# Removing sliding glass door with stucco around it?



## joecaption (Nov 30, 2011)

Got a picture?


----------



## 1time (Dec 16, 2012)

Here are two pictures. A friend said I should have made a cut with an angle grinder before removing the frame. I'm thinking I should trim the stucco and drywall flush with the stud before applying drywall. What do you think about spray foam to fill in gaps and then trim smooth? I'm considering the rounded corner bead at edges or possibly molding on the stucco side since paneling ends 1/2" short of stud, which would bring it 1" short after drywall is installed.
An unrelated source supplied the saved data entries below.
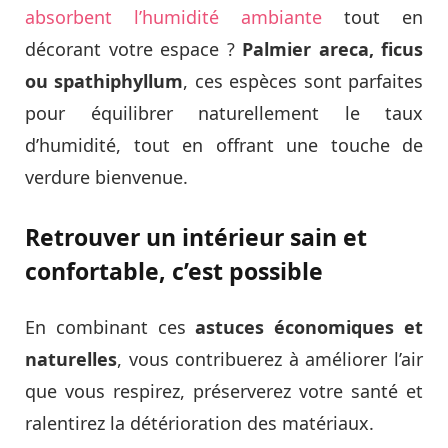
absorbent l’humidité ambiante
tout en
décorant votre espace ?
Palmier areca, ficus
ou spathiphyllum
, ces espèces sont parfaites
pour équilibrer naturellement le taux
d’humidité, tout en offrant une touche de
verdure bienvenue.
Retrouver un intérieur sain et
confortable, c’est possible
En combinant ces
astuces économiques et
naturelles
, vous contribuerez à améliorer l’air
que vous respirez, préserverez votre santé et
ralentirez la détérioration des matériaux.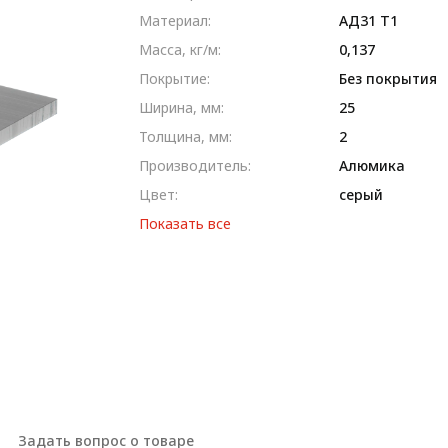
Материал:
AД31 T1
Масса, кг/м:
0,137
Покрытие:
Без покрытия
Ширина, мм:
25
Толщина, мм:
2
Производитель:
Алюмика
Цвет:
серый
Показать все
Задать вопрос о товаре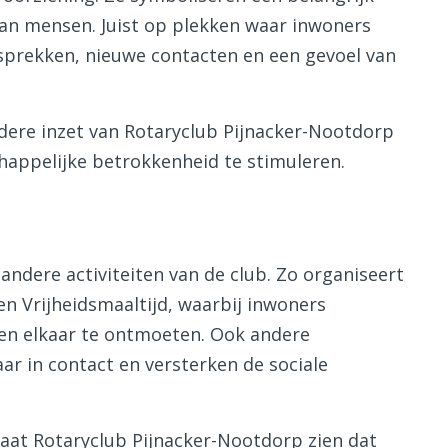
van mensen. Juist op plekken waar inwoners
prekken, nieuwe contacten en een gevoel van
redere inzet van Rotaryclub Pijnacker-Nootdorp
ppelijke betrokkenheid te stimuleren.
andere activiteiten van de club. Zo organiseert
en Vrijheidsmaaltijd, waarbij inwoners
 en elkaar te ontmoeten. Ook andere
 in contact en versterken de sociale
aat Rotaryclub Pijnacker-Nootdorp zien dat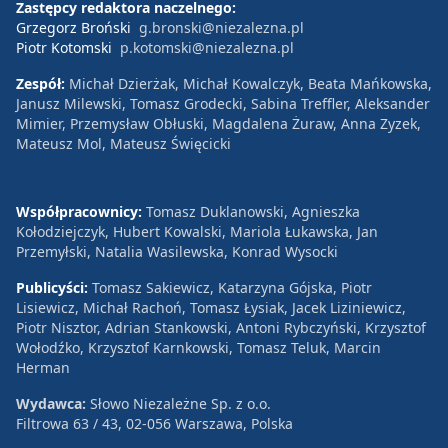
Zastępcy redaktora naczelnego:
Grzegorz Broński
g.bronski@niezalezna.pl
Piotr Kotomski
p.kotomski@niezalezna.pl
Zespół:
Michał Dzierżak, Michał Kowalczyk, Beata Mańkowska,
Janusz Milewski, Tomasz Grodecki, Sabina Treffler, Aleksander
Mimier, Przemysław Obłuski, Magdalena Żuraw, Anna Zyzek,
Mateusz Mol, Mateusz Święcicki
Współpracownicy:
Tomasz Duklanowski, Agnieszka
Kołodziejczyk, Hubert Kowalski, Mariola Łukawska, Jan
Przemyłski, Natalia Wasilewska, Konrad Wysocki
Publicyści:
Tomasz Sakiewicz, Katarzyna Gójska, Piotr
Lisiewicz, Michał Rachoń, Tomasz Łysiak, Jacek Liziniewicz,
Piotr Nisztor, Adrian Stankowski, Antoni Rybczyński, Krzysztof
Wołodźko, Krzysztof Karnkowski, Tomasz Teluk, Marcin
Herman
Wydawca:
Słowo Niezależne Sp. z o.o.
Filtrowa 63 / 43, 02-056 Warszawa, Polska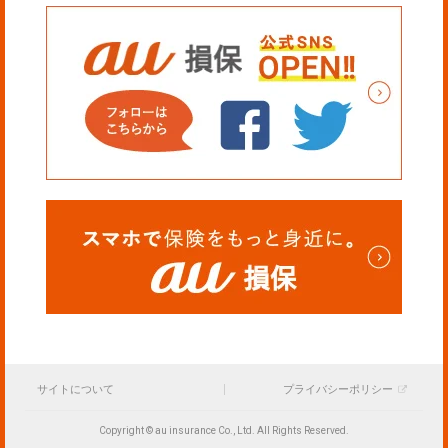
サイトについて
プライバシーポリシー
Copyright © au insurance Co., Ltd. All Rights Reserved.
Drywall broke off flush with stud in a few places. As I'm sure you can tell, I'm a rookie at this.
What is your recommendation? Thanks in advance.
OK, let me try this again...
http://www.diychatroom.com/albums/wall-opening/


----------



## joecaption (Nov 30, 2011)

Still no picture.


----------



## 1time (Dec 16, 2012)

I created an album in the photo tab on this site titled "Wall opening".
Can't paste pictures into reply.
Ok, my pictures were too big. Let's try this.


----------



## 1time (Dec 16, 2012)

How about now?


----------



## huesmann (Aug 18, 2011)

Hard to tell from those small pics, but what I'd probably do is trim the interior of the opening with boards (1x6 or whatever the width is) and use casing trim on the walls on either side.


----------